For help on developing with dask and xarray see
Migrating to xarray and dask or the documentation for the specific
To uniquely identify
DataArray objects SatPy uses DatasetID. A
DatasetID consists of various pieces of available metadata. This usually
includes name and wavelength as identifying metadata, but also includes
resolution, calibration, polarization, and additional modifiers
to further distinguish one dataset from another.
XArray includes other object types called “Datasets”. These are different from the “Datasets” mentioned in SatPy.

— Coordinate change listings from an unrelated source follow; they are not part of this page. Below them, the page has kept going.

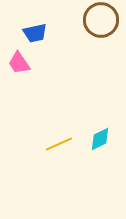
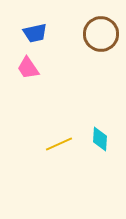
brown circle: moved 14 px down
pink trapezoid: moved 9 px right, 5 px down
cyan diamond: rotated 60 degrees counterclockwise
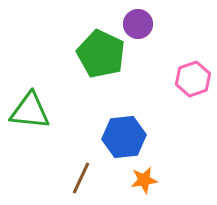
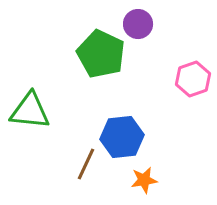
blue hexagon: moved 2 px left
brown line: moved 5 px right, 14 px up
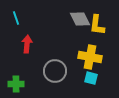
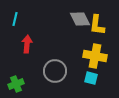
cyan line: moved 1 px left, 1 px down; rotated 32 degrees clockwise
yellow cross: moved 5 px right, 1 px up
green cross: rotated 21 degrees counterclockwise
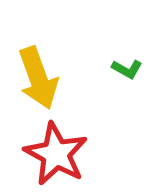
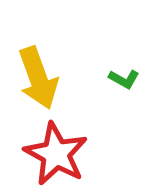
green L-shape: moved 3 px left, 10 px down
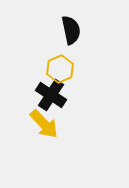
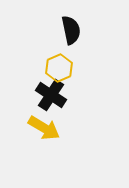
yellow hexagon: moved 1 px left, 1 px up
yellow arrow: moved 4 px down; rotated 16 degrees counterclockwise
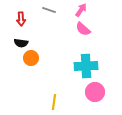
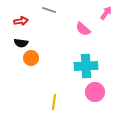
pink arrow: moved 25 px right, 3 px down
red arrow: moved 2 px down; rotated 96 degrees counterclockwise
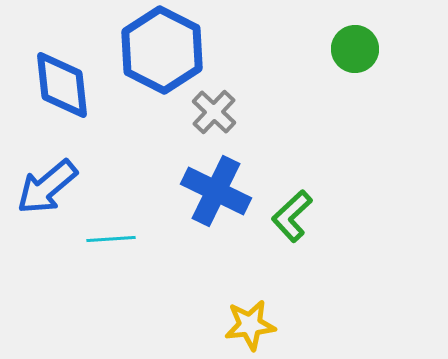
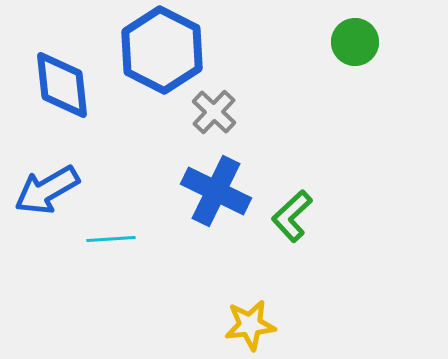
green circle: moved 7 px up
blue arrow: moved 3 px down; rotated 10 degrees clockwise
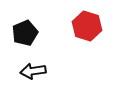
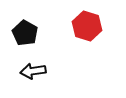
black pentagon: rotated 20 degrees counterclockwise
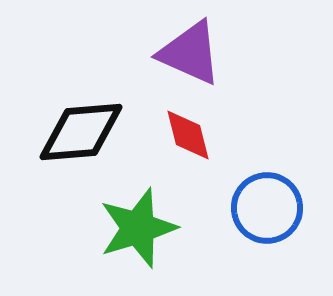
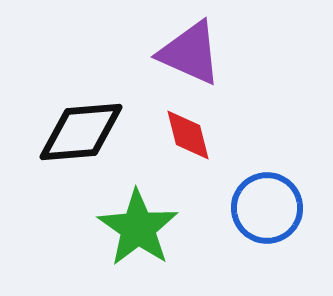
green star: rotated 20 degrees counterclockwise
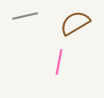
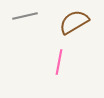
brown semicircle: moved 1 px left, 1 px up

One of the biggest advantages of using SatPy is the large number of input file formats that it can read. It encapsulates this functionality in to individual Readers. SatPy Readers handle all of the complexity of reading whatever format they represent. Meteorological Satellite file formats can be extremely complex and formats are rarely reused across satellites or instruments. No matter the format, SatPy’s Reader interface is meant to provide a consistent data loading interface while still providing flexibility to add new complex file formats.
Many users of satellite imagery combine multiple sensor channels to bring out certain features of the data. This includes using one dataset to enhance another, combining 3 or more datasets in to an RGB image, or any other combination of datasets. SatPy comes with a lot of common composite combinations built-in and allows the user to request them like any other dataset. SatPy also makes it possible to create your own custom composites and have SatPy treat them like any other dataset. See Composites for more information.

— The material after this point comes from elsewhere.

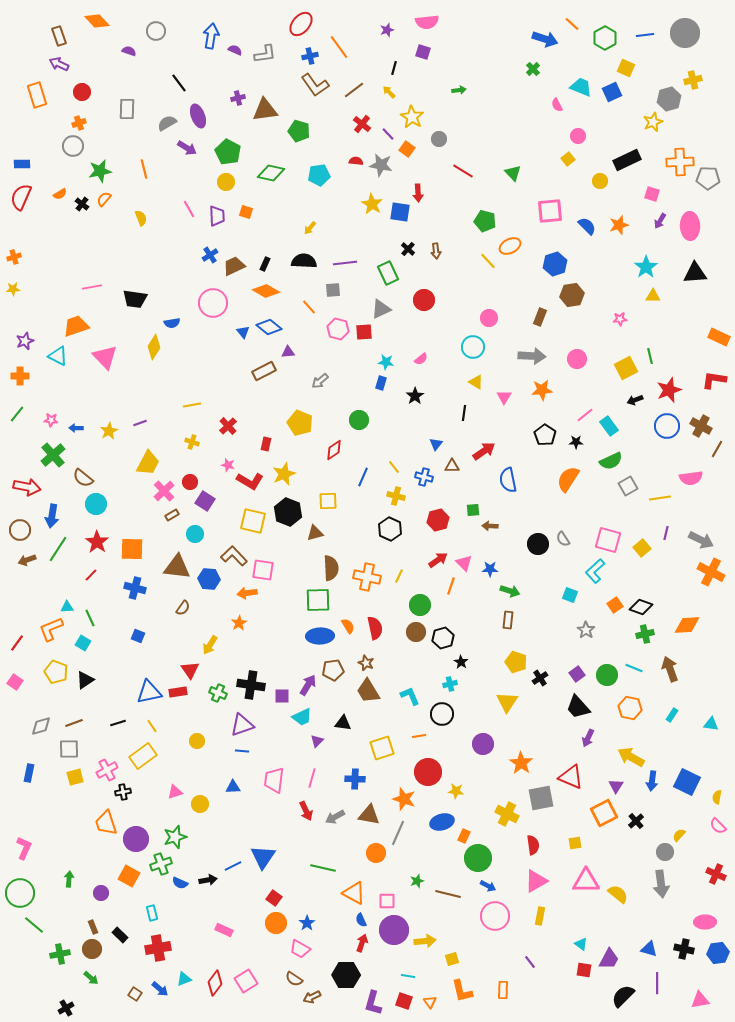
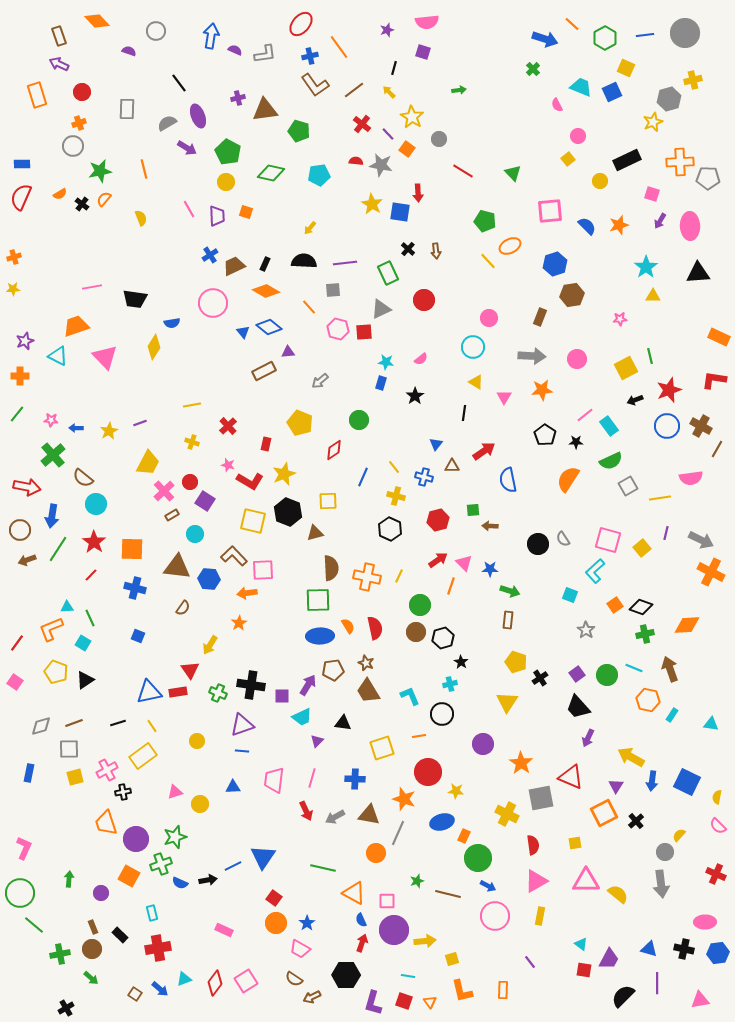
black triangle at (695, 273): moved 3 px right
red star at (97, 542): moved 3 px left
pink square at (263, 570): rotated 10 degrees counterclockwise
orange hexagon at (630, 708): moved 18 px right, 8 px up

Satellite imagery data comes in two forms when it comes to geolocation, native satellite swath coordinates and uniform gridded projection coordinates. It is also common to see the channels from a single sensor in multiple resolutions, making it complicated to combine or compare the datasets. Many use cases of satellite data require the data to be in a certain projection other than the native projection or to have output imagery cover a specific area of interest. SatPy makes it easy to resample datasets to allow for users to combine them or grid them to these projections or areas of interest. SatPy uses the PyTroll pyresample package to provide nearest neighbor, bilinear, or elliptical weighted averaging resampling methods. See Resampling for more information.
When making images from satellite data the data has to be manipulated to be compatible with the output image format and still look good to the human eye. SatPy calls this functionality “enhancing” the data, also commonly called scaling or stretching the data. This process can become complicated not just because of how subjective the quality of an image can be, but also because of historical expectations of forecasters and other users for how the data should look. SatPy tries to hide the complexity of all the possible enhancement methods from the user and just provide the best looking image by default. SatPy still makes it possible to customize these procedures, but in most cases it shouldn’t be necessary. See the documentation on Writers for more information on what’s possible for output formats and enhancing images.
SatPy is designed to make data loading, manipulating, and analysis easy. However, the best way to get satellite imagery data out to as many users as possible is to make it easy to save it in multiple formats. SatPy allows users to save data in image formats like PNG or GeoTIFF as well as data file formats like NetCDF. Each format’s complexity is hidden behind the interface of individual Writer objects and includes keyword arguments for accessing specific format features like compression and output data type. See the Writers documentation for the available writers and how to use them.